Fished with this same rise-and-fall swimming motion, a plastic lure will also allow you cover points and flats just as if you were using a spinnerbait or crankbait, and better than a Carolina rig. The main difference being that a swimming-tail grub or worm can be maneuvered up and down in the water column much more efficiently.
Fishing a deep, clear, rocky lake like Table Rock, Powell, or even Shasta? Think about a twin tail grub or a multi-strand hula-type grub. You can rig it weedless and crawl it along the bottom to look like a crawfish. In hard baits, your only real option would be a crankbait; a jig doesn’t look natural this way.
“One of my favorite ways of using a hula grub to find bass is by pitching it against a bluff or rock wall and just letting it fall,” said Yamamoto, who won the U.S. Open with this technique. “You can catch suspended bass, or when the grub hits a ledge, you can crawl it over the edge and let it fall again. A lot of times bass will be holding right along that ledge.
“All I do is rig it on a heavier one-ounce football style jig head with the hook exposed. It falls fast so not only can you cover a lot of water, but you can also generate reaction strikes.”
Of course, Yamamoto also uses his most famous lure, the Senko, when he’s searching for bass, particularly around docks and boathouses. He’ll cast or skip a weightless five-inch model underneath the structure, then just let it sink. The Senko’s erratic, vibrating fall usually takes care of the rest. If he doesn’t get a strike on the initial fall, Yamamoto begins a rise-and-fall retrieve to create multiple falls.

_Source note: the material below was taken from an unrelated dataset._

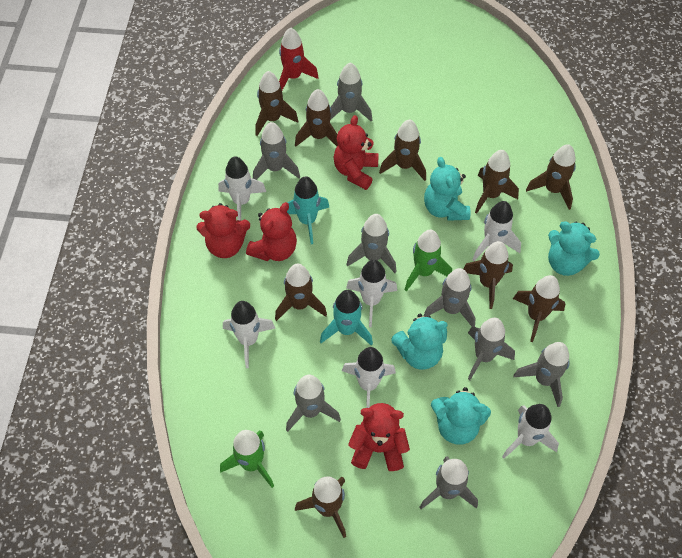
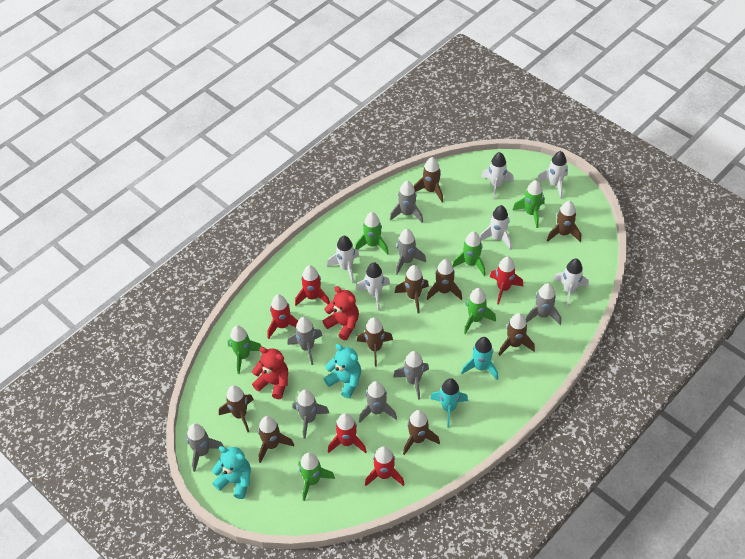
green rocket: 2 -> 6
red rocket: 1 -> 5
red teddy bear: 4 -> 2
turquoise teddy bear: 4 -> 2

“There isn’t a hard lure available that will produce this type of ‘dying shad’ appearance, but with a soft plastic lure you can have it on every cast.
“If you think about it, soft plastics really do offer a lot of advantages when you’re searching for bass. You can rig them weedless, so you can fish them virtually anywhere. And if you choose a lure with a strong, swimming tail, you can produce all the vibration you want, just by changing your retrieve speed. You can bounce a grub off a stump just like a crankbait, but then you can let it fall to the bottom or swim it to the surface.
“Your imagination is really the limit in how effective you can make a soft plastic lure, but best of all, most soft plastics really look completely natural, like they belong in the water.”